Among the entries below, determine how many lines contain the word "parameter" and state only that figure.

-- EXERCISE DATA follows --

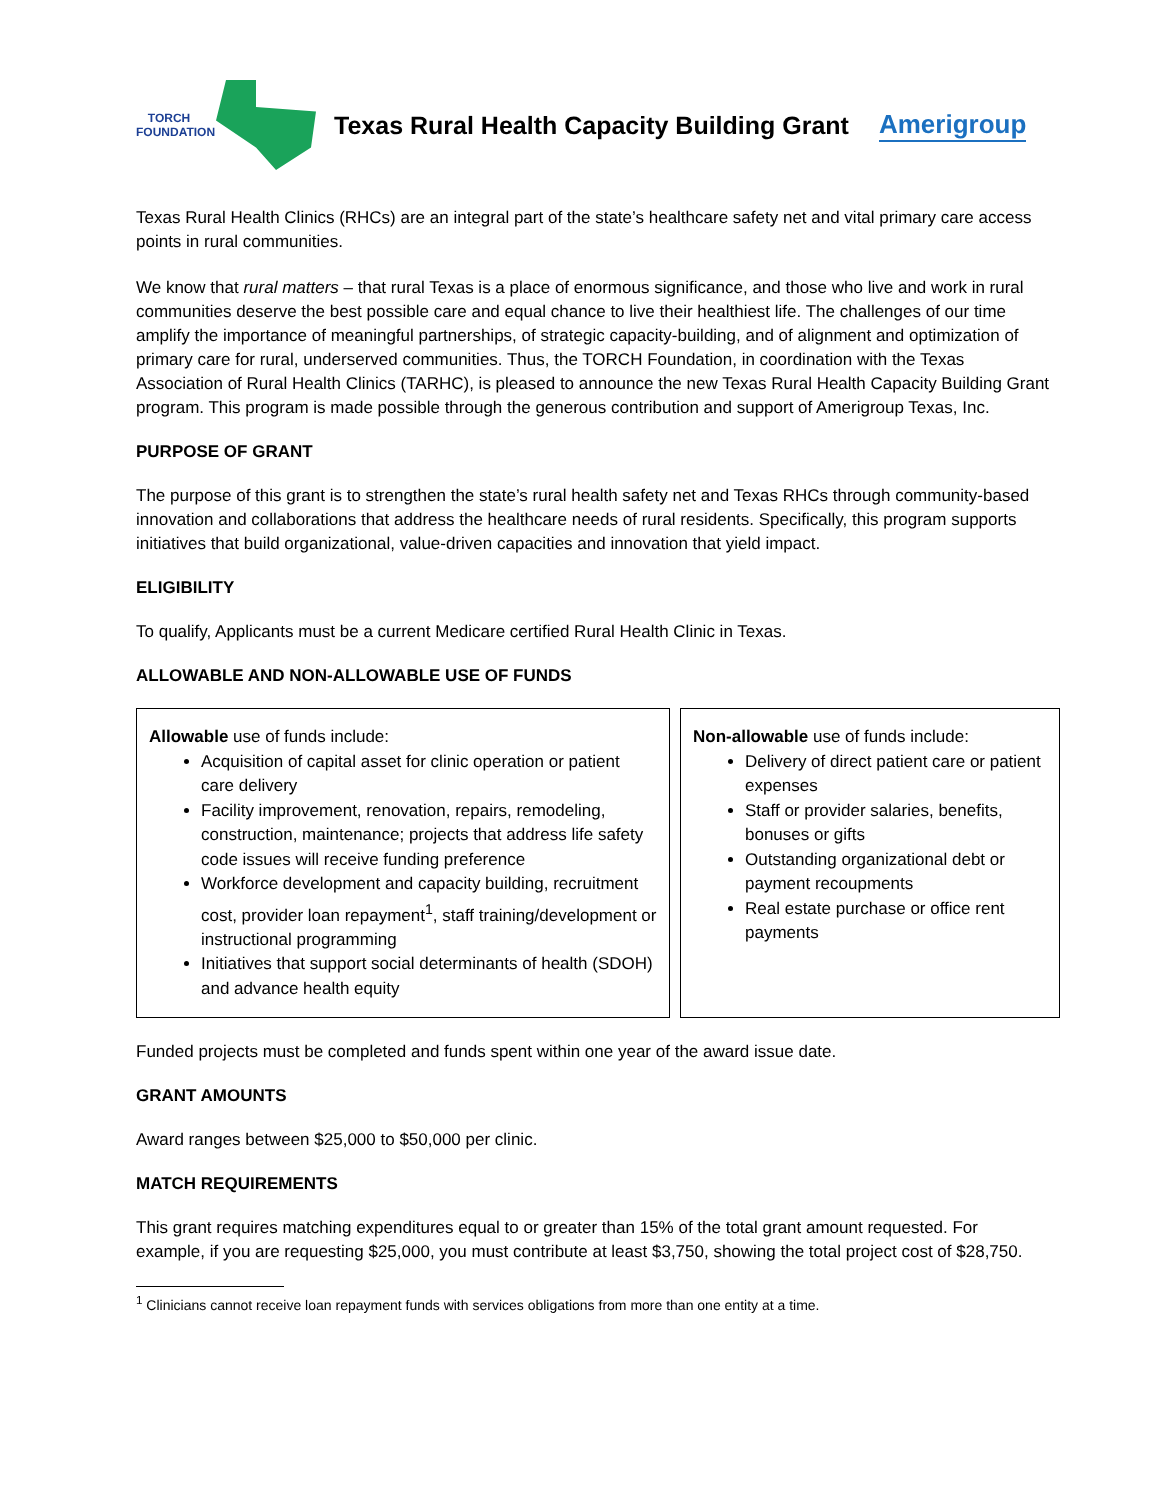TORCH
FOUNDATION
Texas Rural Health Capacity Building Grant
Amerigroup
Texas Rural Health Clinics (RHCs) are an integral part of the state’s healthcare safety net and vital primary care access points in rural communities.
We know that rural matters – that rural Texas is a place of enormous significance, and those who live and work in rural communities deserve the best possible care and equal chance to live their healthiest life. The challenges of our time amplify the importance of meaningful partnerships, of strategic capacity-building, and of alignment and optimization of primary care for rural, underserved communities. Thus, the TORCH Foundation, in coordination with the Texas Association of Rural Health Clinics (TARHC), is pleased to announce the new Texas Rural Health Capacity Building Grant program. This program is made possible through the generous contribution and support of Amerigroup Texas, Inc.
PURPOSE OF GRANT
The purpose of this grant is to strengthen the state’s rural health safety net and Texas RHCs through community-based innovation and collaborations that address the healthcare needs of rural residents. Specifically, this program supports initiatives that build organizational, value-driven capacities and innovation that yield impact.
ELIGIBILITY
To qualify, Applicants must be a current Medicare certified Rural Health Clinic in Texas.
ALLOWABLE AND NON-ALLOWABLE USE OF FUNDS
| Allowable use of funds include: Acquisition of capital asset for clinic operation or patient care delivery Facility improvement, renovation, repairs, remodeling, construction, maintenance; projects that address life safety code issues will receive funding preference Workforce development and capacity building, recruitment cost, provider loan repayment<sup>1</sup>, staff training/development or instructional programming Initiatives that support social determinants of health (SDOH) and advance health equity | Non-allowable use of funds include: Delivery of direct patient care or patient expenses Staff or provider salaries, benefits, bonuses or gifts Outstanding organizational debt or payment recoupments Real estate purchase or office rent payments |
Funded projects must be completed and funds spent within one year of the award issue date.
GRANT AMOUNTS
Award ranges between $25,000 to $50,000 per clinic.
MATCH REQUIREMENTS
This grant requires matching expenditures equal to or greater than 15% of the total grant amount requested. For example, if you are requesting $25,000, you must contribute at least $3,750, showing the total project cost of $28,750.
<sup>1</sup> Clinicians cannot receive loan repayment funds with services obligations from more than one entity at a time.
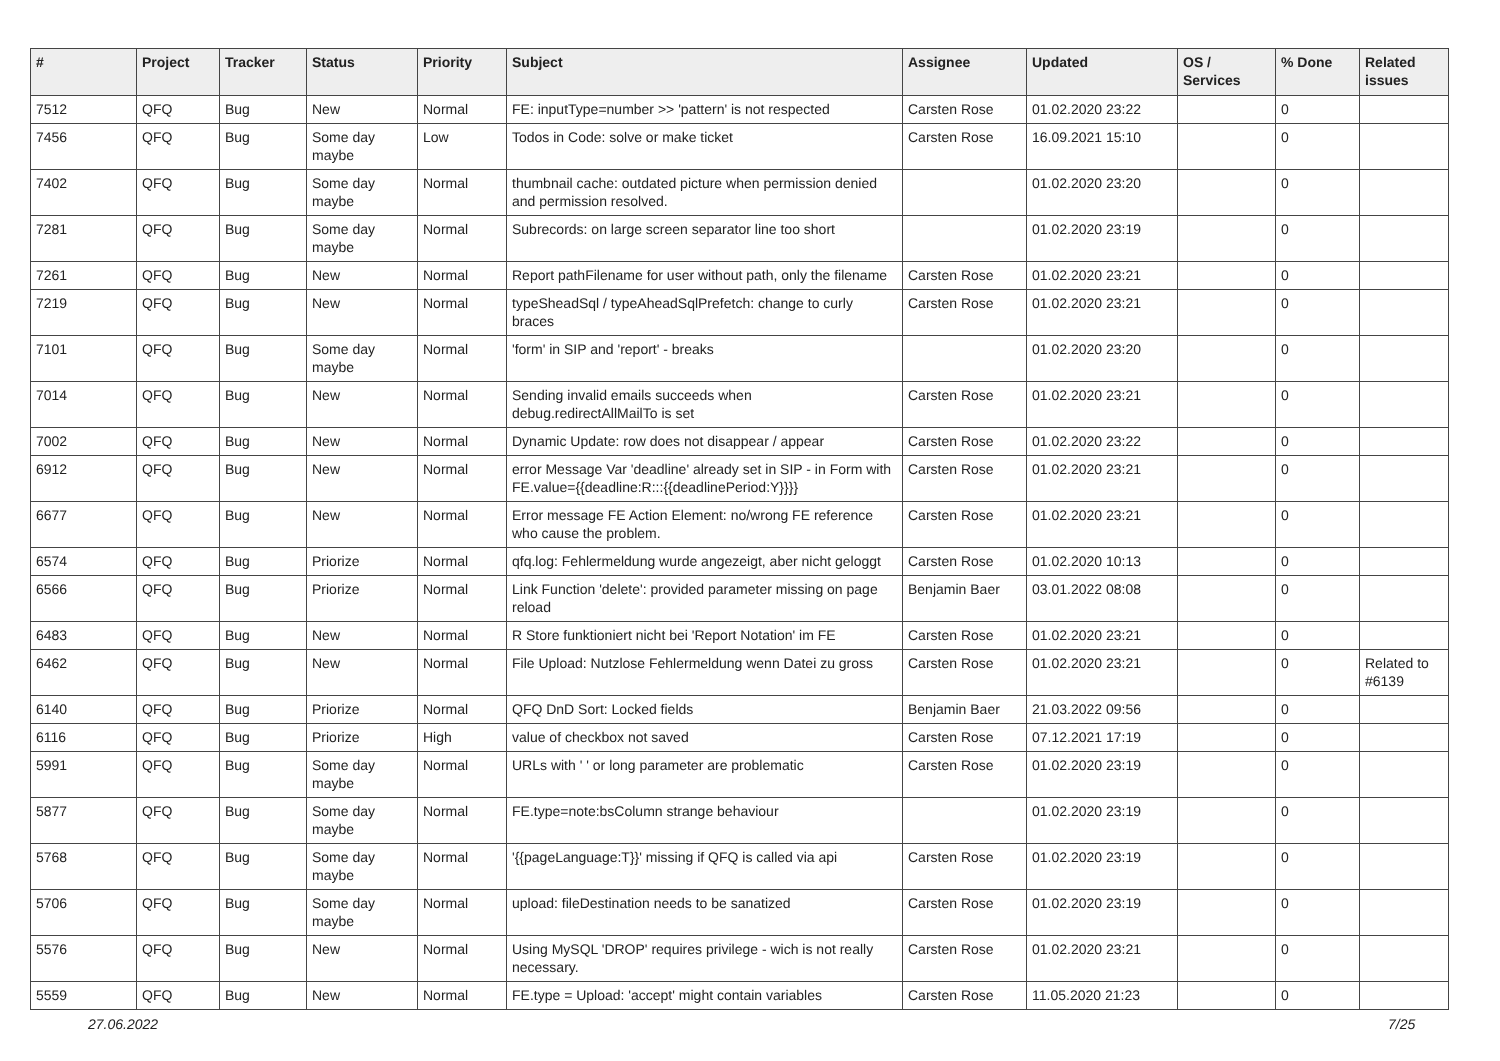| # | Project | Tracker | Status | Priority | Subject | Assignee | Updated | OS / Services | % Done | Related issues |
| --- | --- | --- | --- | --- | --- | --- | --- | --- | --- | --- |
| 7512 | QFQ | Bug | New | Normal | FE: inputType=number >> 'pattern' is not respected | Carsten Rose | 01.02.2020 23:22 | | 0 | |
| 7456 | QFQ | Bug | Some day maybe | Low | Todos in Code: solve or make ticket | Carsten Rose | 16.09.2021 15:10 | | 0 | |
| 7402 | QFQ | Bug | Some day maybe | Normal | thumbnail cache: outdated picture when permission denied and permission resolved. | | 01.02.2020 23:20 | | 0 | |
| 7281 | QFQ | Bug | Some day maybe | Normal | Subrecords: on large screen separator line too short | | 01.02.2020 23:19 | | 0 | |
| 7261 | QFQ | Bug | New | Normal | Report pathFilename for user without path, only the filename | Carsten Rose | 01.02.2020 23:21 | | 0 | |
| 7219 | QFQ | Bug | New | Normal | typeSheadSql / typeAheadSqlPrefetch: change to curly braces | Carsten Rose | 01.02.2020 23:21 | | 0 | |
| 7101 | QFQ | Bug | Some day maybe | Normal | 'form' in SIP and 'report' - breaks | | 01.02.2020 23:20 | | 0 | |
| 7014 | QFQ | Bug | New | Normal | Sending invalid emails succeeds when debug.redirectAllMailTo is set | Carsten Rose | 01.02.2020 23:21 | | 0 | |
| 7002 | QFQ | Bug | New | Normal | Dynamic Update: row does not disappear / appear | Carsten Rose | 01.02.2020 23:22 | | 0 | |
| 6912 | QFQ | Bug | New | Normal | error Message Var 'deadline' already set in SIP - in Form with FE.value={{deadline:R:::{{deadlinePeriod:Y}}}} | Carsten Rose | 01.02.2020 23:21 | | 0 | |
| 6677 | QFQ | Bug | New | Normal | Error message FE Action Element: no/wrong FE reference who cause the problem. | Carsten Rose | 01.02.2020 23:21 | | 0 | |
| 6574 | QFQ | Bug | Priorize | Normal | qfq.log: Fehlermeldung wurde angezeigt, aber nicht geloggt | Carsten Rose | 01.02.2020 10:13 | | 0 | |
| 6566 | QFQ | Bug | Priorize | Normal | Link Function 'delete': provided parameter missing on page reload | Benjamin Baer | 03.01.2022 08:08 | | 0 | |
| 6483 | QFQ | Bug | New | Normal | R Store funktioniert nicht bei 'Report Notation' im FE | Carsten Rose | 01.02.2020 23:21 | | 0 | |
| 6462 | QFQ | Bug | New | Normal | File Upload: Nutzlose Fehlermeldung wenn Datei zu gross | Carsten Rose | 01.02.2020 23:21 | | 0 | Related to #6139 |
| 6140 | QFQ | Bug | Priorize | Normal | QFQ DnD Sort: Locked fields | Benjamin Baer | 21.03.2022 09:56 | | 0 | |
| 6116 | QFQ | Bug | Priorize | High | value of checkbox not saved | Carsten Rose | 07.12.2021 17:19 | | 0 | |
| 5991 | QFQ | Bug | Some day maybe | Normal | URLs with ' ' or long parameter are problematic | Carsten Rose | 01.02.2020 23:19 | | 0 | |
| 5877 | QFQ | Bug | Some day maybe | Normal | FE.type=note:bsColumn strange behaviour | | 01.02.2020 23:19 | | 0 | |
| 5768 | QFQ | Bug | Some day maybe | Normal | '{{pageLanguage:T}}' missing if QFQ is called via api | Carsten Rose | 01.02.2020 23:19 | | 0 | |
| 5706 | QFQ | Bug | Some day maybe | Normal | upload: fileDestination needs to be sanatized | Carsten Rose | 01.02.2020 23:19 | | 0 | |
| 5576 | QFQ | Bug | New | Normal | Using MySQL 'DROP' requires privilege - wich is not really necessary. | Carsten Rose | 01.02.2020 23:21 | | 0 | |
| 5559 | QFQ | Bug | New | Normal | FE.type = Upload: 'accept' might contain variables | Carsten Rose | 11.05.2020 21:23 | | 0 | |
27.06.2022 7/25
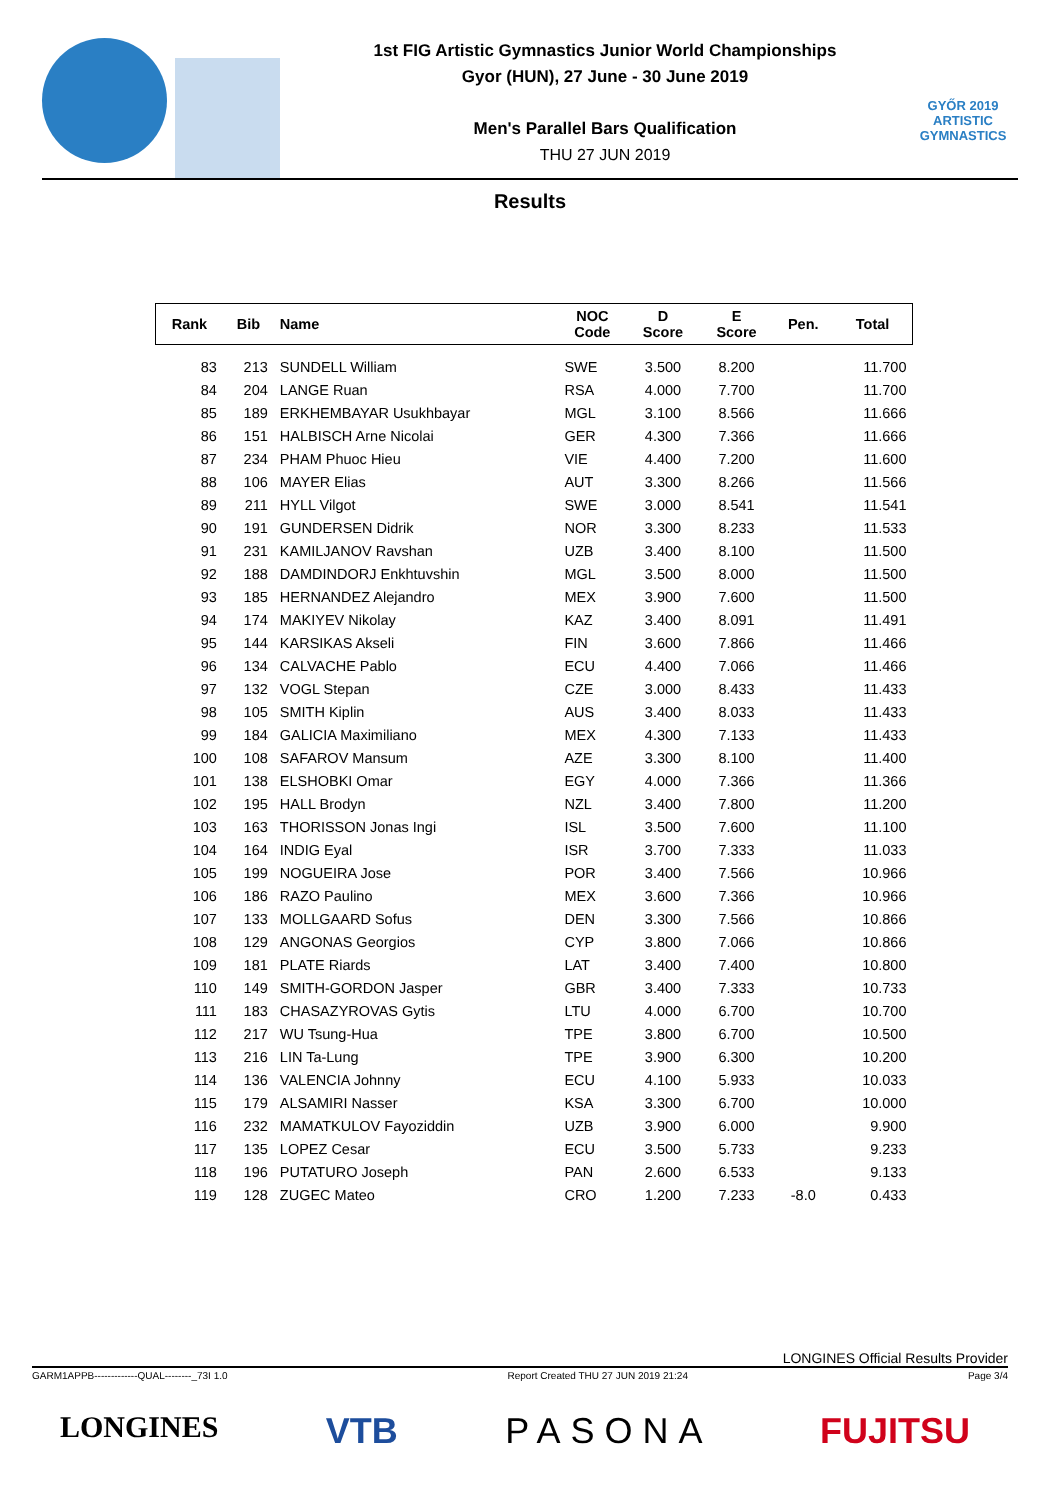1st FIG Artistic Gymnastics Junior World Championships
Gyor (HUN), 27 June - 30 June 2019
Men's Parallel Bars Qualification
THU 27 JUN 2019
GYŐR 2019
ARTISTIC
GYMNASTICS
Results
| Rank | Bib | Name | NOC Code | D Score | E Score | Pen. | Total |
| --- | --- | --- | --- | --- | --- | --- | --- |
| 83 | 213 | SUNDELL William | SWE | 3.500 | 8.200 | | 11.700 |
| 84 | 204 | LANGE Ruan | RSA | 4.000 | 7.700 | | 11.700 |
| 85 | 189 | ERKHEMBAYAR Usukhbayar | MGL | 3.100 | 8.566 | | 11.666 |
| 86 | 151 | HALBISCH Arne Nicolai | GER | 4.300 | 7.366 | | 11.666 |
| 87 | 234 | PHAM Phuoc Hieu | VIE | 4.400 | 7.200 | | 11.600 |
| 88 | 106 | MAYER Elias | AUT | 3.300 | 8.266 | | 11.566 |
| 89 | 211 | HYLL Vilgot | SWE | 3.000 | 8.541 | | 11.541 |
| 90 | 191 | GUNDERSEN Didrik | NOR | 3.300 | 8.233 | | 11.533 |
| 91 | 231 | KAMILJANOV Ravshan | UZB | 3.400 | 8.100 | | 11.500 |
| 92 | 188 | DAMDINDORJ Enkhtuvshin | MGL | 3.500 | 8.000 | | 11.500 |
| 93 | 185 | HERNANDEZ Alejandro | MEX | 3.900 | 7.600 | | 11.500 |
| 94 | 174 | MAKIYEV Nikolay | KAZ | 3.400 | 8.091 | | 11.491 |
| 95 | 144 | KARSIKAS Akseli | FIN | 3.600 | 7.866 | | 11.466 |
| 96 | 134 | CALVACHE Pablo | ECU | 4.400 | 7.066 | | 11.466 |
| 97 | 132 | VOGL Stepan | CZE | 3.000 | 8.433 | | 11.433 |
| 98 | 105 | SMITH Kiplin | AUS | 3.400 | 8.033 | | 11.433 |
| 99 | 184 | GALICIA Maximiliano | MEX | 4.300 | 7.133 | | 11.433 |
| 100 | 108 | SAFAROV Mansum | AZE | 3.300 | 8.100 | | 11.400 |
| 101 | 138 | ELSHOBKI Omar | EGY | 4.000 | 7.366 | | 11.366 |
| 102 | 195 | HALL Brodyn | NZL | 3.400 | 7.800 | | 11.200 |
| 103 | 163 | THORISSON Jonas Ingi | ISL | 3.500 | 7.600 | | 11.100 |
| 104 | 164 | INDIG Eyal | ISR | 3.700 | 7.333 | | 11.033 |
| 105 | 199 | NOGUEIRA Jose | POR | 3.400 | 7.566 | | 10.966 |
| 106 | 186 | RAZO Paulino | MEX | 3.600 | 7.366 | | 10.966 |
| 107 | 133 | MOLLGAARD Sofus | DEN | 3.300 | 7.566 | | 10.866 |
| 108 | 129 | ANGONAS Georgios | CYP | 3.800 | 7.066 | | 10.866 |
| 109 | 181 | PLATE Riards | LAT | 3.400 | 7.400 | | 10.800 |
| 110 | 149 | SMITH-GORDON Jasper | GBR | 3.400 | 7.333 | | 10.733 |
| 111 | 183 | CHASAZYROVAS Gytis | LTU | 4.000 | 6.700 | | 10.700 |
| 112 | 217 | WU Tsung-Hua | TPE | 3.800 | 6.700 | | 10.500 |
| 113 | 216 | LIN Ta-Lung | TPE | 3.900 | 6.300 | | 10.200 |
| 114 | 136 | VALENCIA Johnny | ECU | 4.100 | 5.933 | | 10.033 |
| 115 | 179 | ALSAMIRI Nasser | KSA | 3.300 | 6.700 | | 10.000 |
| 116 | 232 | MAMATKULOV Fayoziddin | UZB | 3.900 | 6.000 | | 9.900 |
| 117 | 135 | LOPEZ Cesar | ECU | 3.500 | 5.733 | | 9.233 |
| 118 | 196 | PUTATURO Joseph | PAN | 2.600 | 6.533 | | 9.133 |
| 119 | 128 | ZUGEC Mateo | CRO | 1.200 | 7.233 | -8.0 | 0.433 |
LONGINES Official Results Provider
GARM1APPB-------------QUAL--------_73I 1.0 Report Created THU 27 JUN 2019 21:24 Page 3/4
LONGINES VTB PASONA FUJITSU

-- EXERCISE DATA concluded --

--- SOLUTION FOR THIS TASK ---
2